For Berry, the study is observational, one that opens up research directions to look deeper into mechanisms. He and Wisgrill plan to follow the infants from the study cohort for at least five more years to assess long-term cognition and learning, as well as the gut microbiome. 

They want to find out how Klebsiella establishes in the guts of preemies and why it’s overgrowing.
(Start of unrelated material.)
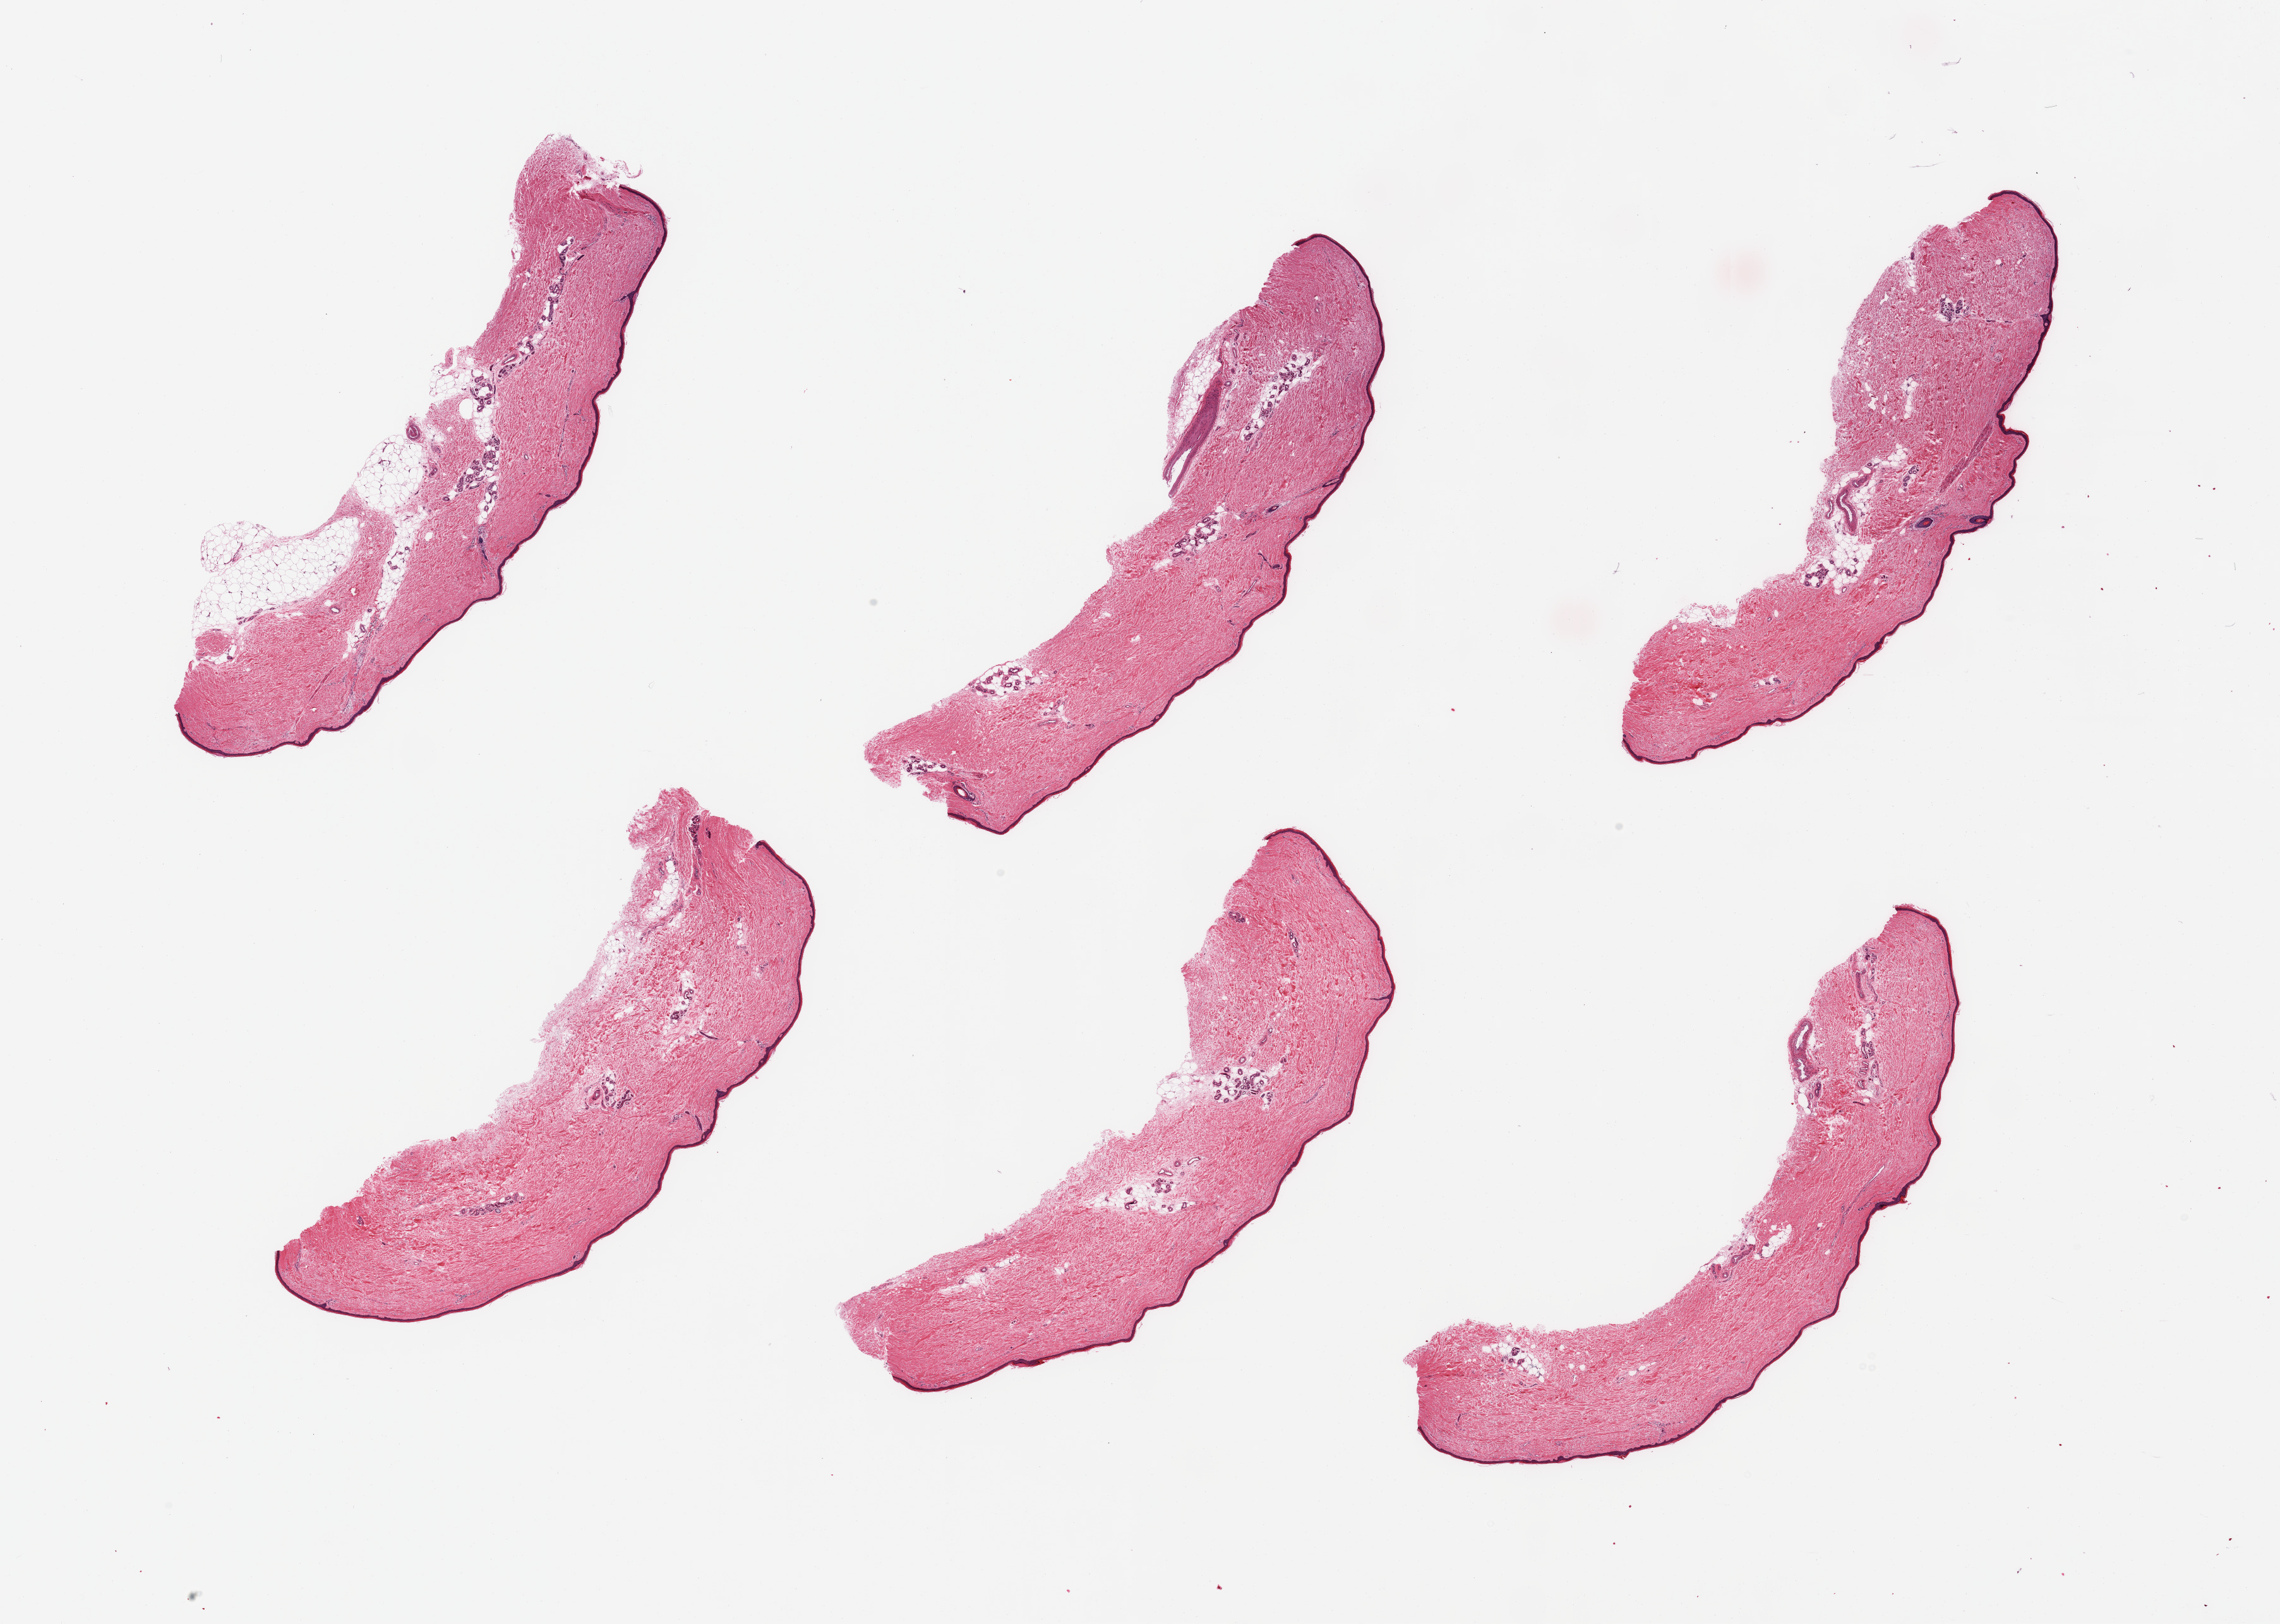
Digitized H&E-stained section, brightfield — a low-resolution overview of the entire scanned area, about 28.5 x 20.3 mm (slide scanned at 20x). PAXgene-fixed paraffin-embedded (PFPE) section. Sampled site (target tissue): skin of lower leg. Tissue donor sample. Female donor.
- review note (as recorded): 6 pieces; well trimmed; 10% dermal fat; 28um thick epidermis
They also plan to look at whether commensal or beneficial bacteria could suppress Klebsiella growth and whether they could target increases in gamma delta T cells to improve neurodevelopment in preemies. 

“It’s a little bit early to go into the clinic and suggest interventions,” Berry  said. “But honestly, what I envision is that in the next three to five years, we have the mechanisms of what’s happening, and then we can justify looking at targeted interventions.”


D. Seki et al., “Aberrant gut-microbiota-immune-brain axis development in premature neonates with brain damage,” Cell Host & Microbe, Published online September 3, 2021.